# [WORK INSTRUCTION]
When you copy the entries, omit the images and keep every word as it is.

# [RECORDS FOR THE EXERCISE]
══════════

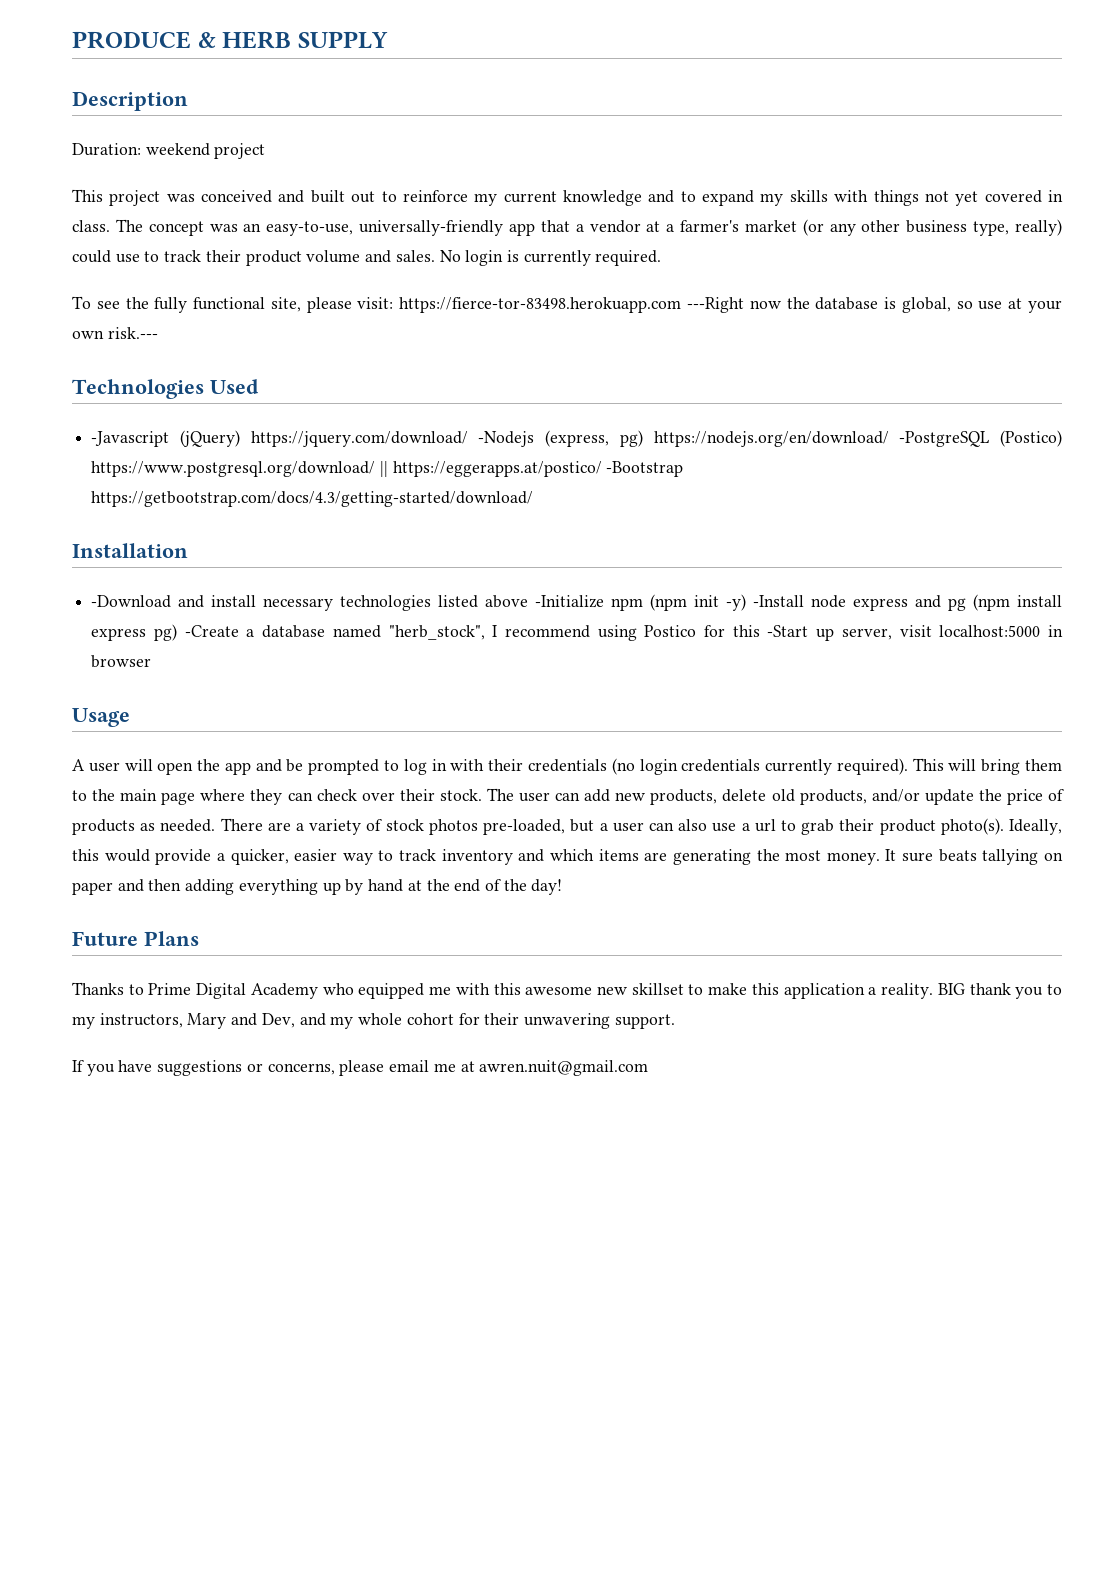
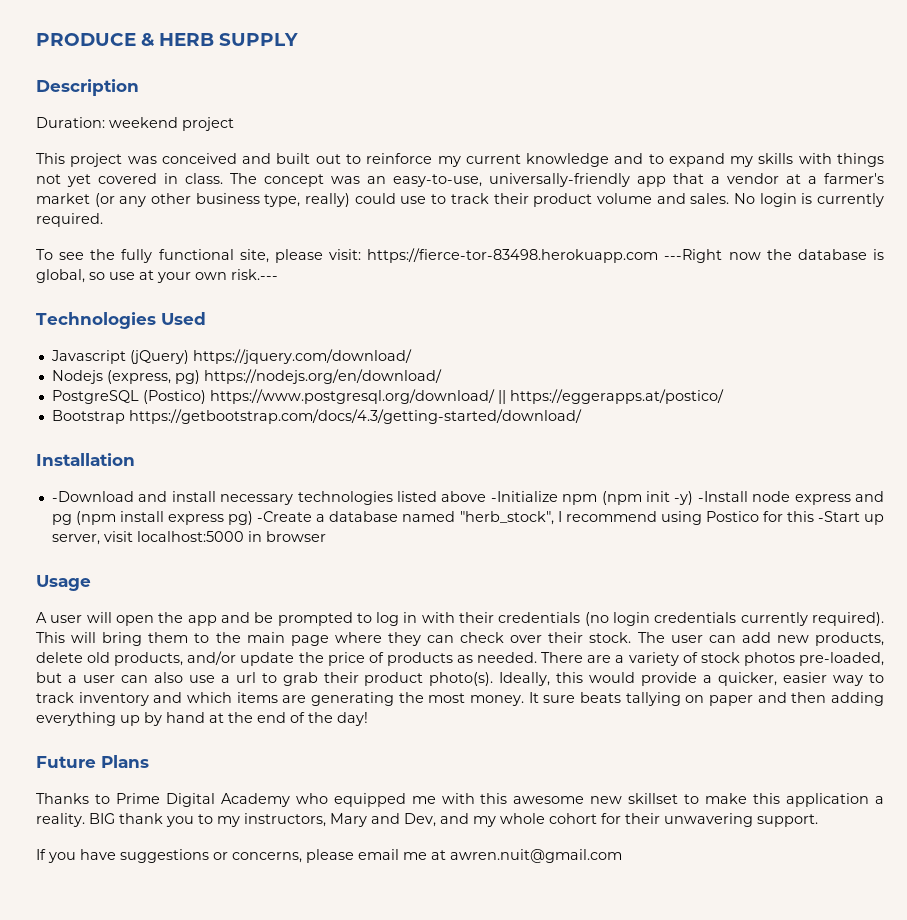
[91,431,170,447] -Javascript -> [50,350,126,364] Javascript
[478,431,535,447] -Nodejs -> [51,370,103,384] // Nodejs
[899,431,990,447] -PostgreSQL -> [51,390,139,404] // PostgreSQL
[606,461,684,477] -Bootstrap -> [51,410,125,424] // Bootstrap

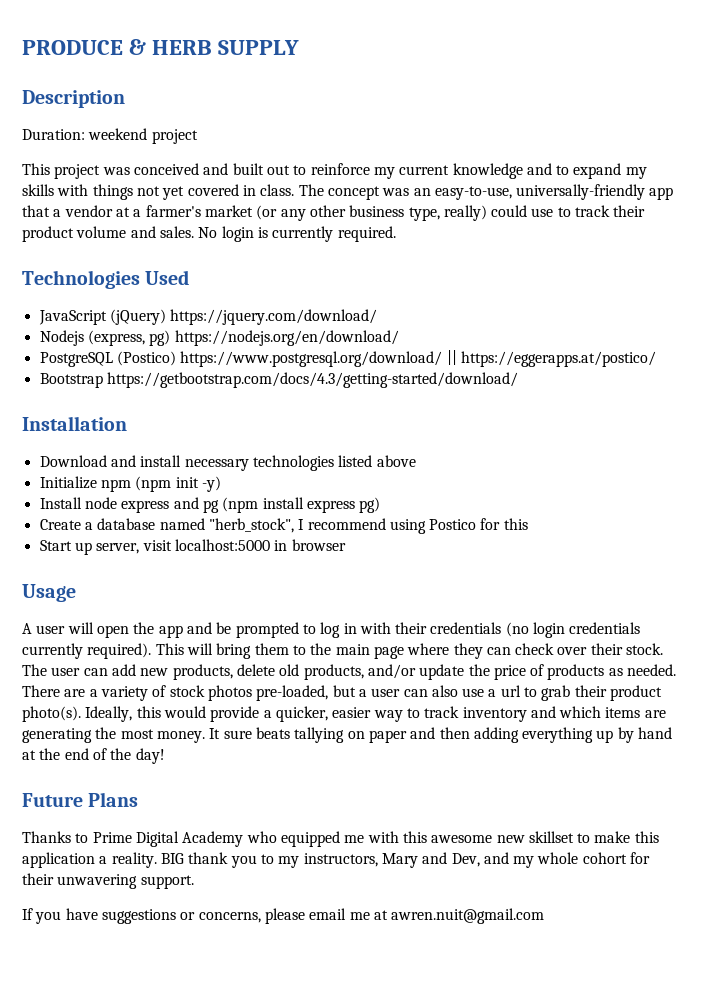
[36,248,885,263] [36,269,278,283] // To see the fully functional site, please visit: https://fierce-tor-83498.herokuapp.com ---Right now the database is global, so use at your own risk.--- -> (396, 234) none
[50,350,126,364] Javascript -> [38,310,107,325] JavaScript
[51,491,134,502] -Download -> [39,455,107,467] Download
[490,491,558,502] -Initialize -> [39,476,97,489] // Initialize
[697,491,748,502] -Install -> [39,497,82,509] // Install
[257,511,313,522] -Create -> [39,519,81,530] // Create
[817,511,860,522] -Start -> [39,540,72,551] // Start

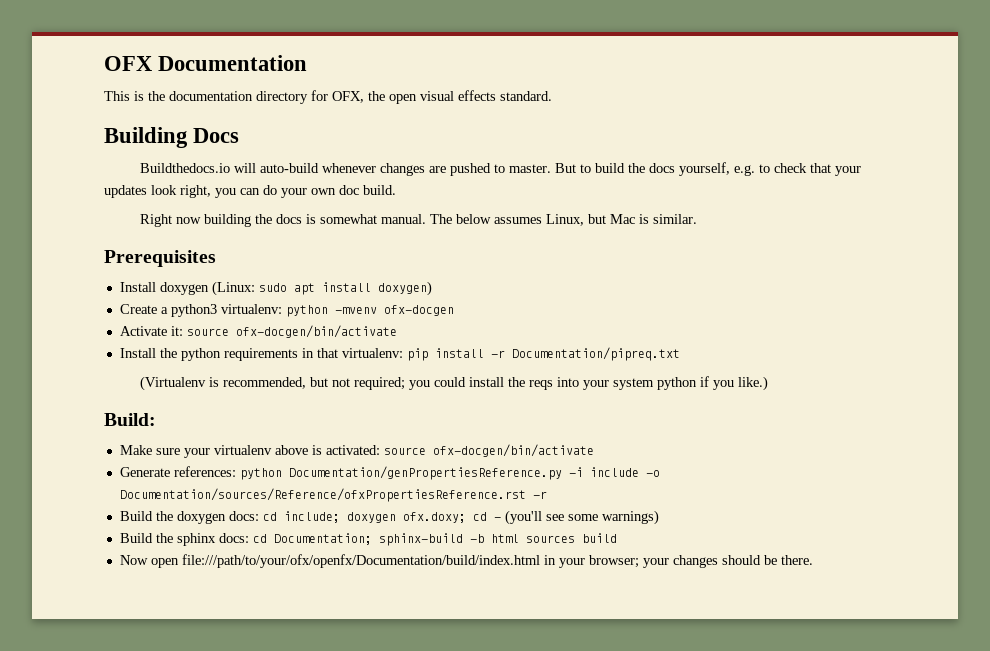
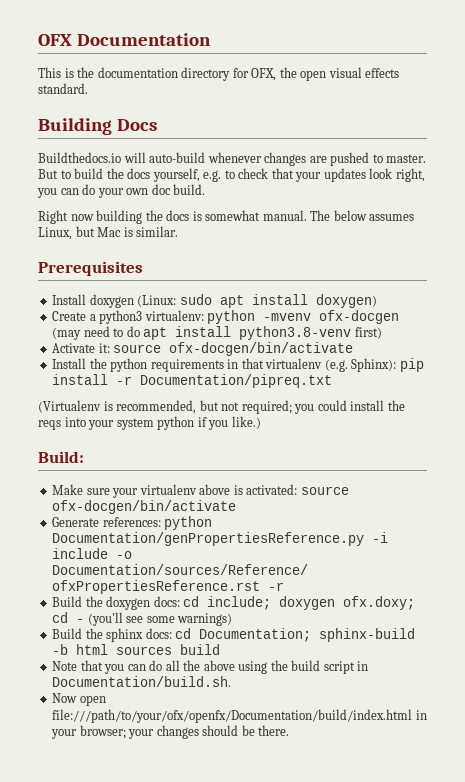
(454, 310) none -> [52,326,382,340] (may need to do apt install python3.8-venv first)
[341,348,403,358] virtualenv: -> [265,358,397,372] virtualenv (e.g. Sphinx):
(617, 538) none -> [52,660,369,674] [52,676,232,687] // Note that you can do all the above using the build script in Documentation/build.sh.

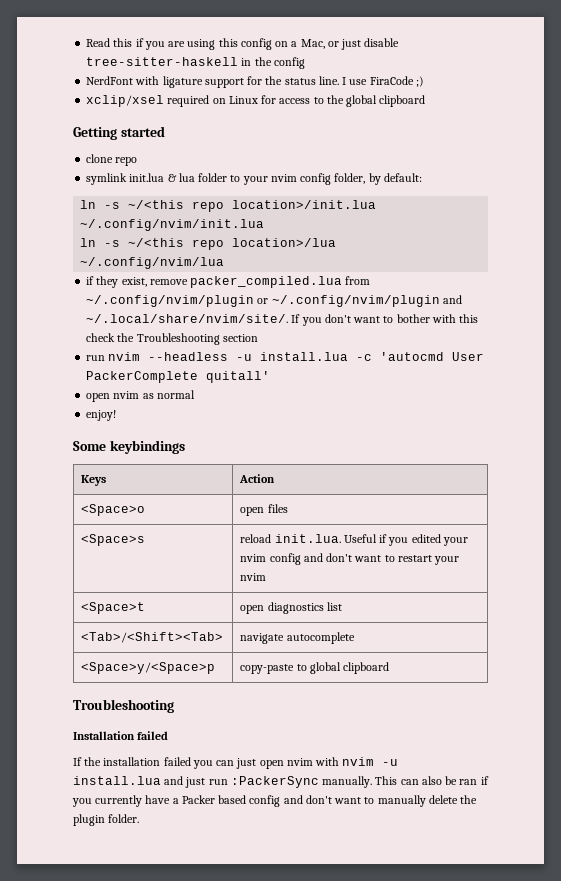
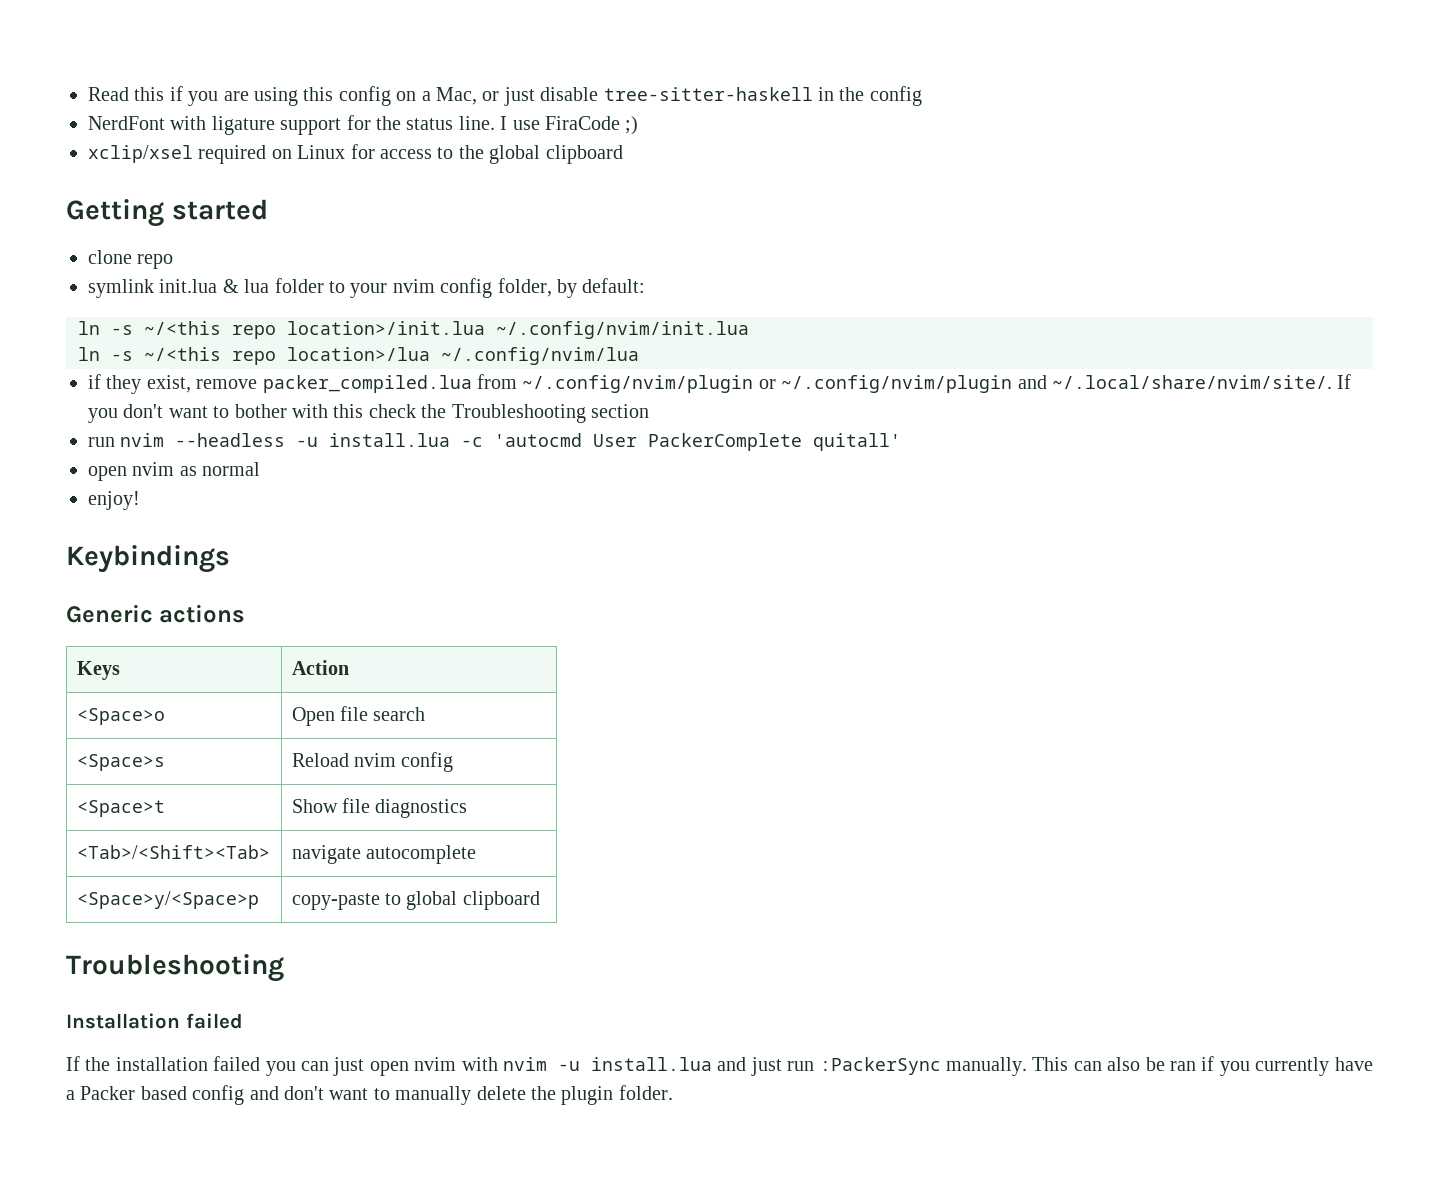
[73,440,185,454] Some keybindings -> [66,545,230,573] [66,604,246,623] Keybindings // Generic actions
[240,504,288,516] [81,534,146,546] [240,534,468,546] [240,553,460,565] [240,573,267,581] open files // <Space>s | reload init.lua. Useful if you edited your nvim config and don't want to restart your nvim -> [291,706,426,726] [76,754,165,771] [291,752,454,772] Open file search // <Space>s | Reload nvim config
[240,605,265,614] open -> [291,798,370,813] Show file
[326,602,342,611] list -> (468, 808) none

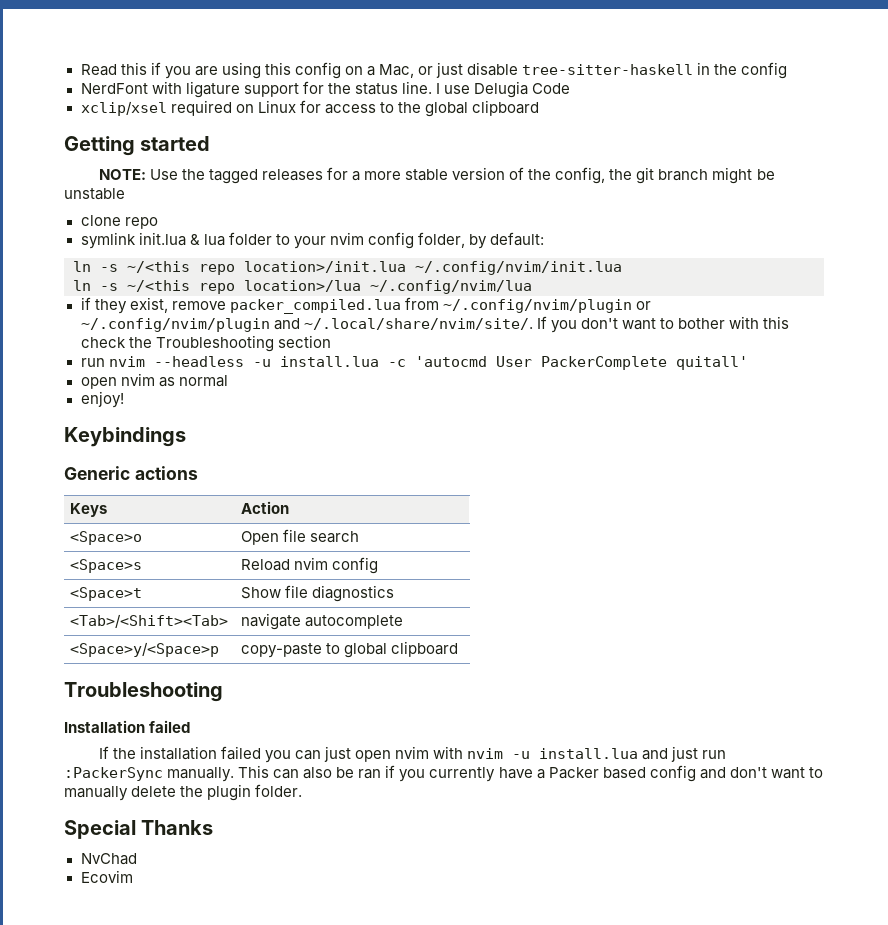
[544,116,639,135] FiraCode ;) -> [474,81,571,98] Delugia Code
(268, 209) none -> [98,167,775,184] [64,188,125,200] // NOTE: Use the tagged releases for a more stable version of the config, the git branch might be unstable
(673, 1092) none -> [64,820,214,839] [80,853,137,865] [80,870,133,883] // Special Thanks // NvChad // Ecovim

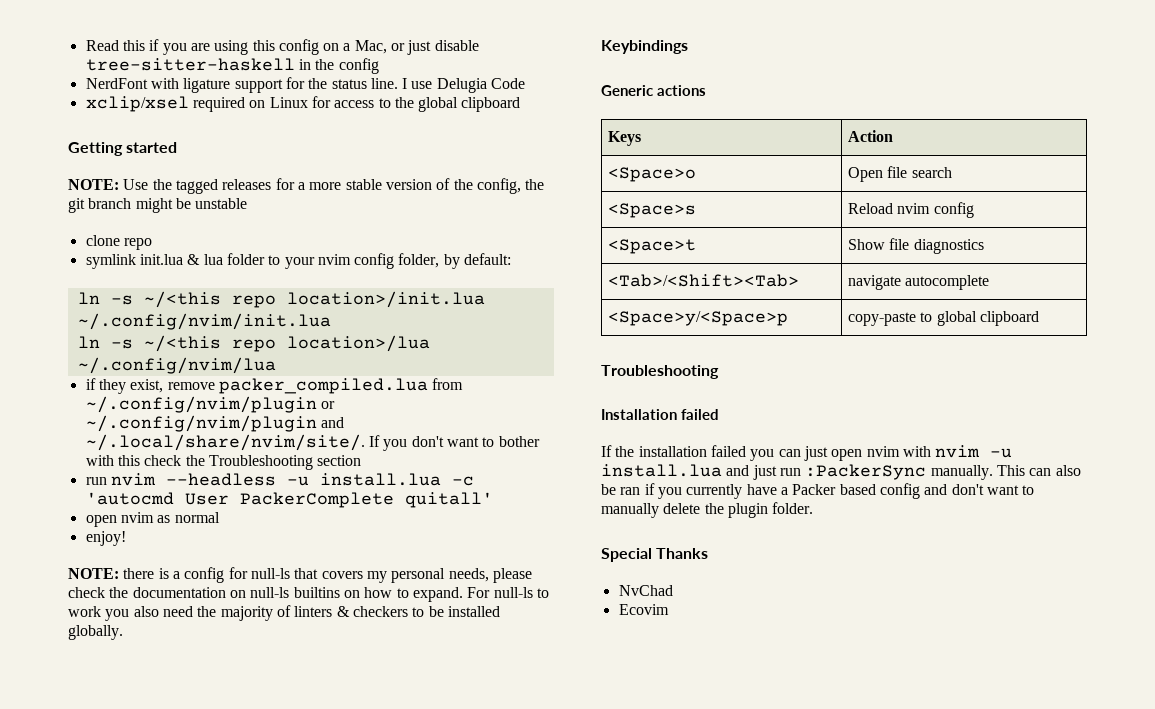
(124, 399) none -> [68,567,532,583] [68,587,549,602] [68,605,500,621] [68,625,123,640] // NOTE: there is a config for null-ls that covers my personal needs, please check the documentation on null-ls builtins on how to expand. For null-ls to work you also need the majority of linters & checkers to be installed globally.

══════════

# [EXERCISE OUTPUT]
[91,431,170,447] -Javascript -> [50,350,126,364] Javascript
[478,431,535,447] -Nodejs -> [51,370,103,384] // Nodejs
[899,431,990,447] -PostgreSQL -> [51,390,139,404] // PostgreSQL
[606,461,684,477] -Bootstrap -> [51,410,125,424] // Bootstrap

[36,248,885,263] [36,269,278,283] // To see the fully functional site, please visit: https://fierce-tor-83498.herokuapp.com ---Right now the database is global, so use at your own risk.--- -> (396, 234) none
[50,350,126,364] Javascript -> [38,310,107,325] JavaScript
[51,491,134,502] -Download -> [39,455,107,467] Download
[490,491,558,502] -Initialize -> [39,476,97,489] // Initialize
[697,491,748,502] -Install -> [39,497,82,509] // Install
[257,511,313,522] -Create -> [39,519,81,530] // Create
[817,511,860,522] -Start -> [39,540,72,551] // Start

(454, 310) none -> [52,326,382,340] (may need to do apt install python3.8-venv first)
[341,348,403,358] virtualenv: -> [265,358,397,372] virtualenv (e.g. Sphinx):
(617, 538) none -> [52,660,369,674] [52,676,232,687] // Note that you can do all the above using the build script in Documentation/build.sh.

[73,440,185,454] Some keybindings -> [66,545,230,573] [66,604,246,623] Keybindings // Generic actions
[240,504,288,516] [81,534,146,546] [240,534,468,546] [240,553,460,565] [240,573,267,581] open files // <Space>s | reload init.lua. Useful if you edited your nvim config and don't want to restart your nvim -> [291,706,426,726] [76,754,165,771] [291,752,454,772] Open file search // <Space>s | Reload nvim config
[240,605,265,614] open -> [291,798,370,813] Show file
[326,602,342,611] list -> (468, 808) none

[544,116,639,135] FiraCode ;) -> [474,81,571,98] Delugia Code
(268, 209) none -> [98,167,775,184] [64,188,125,200] // NOTE: Use the tagged releases for a more stable version of the config, the git branch might be unstable
(673, 1092) none -> [64,820,214,839] [80,853,137,865] [80,870,133,883] // Special Thanks // NvChad // Ecovim

(124, 399) none -> [68,567,532,583] [68,587,549,602] [68,605,500,621] [68,625,123,640] // NOTE: there is a config for null-ls that covers my personal needs, please check the documentation on null-ls builtins on how to expand. For null-ls to work you also need the majority of linters & checkers to be installed globally.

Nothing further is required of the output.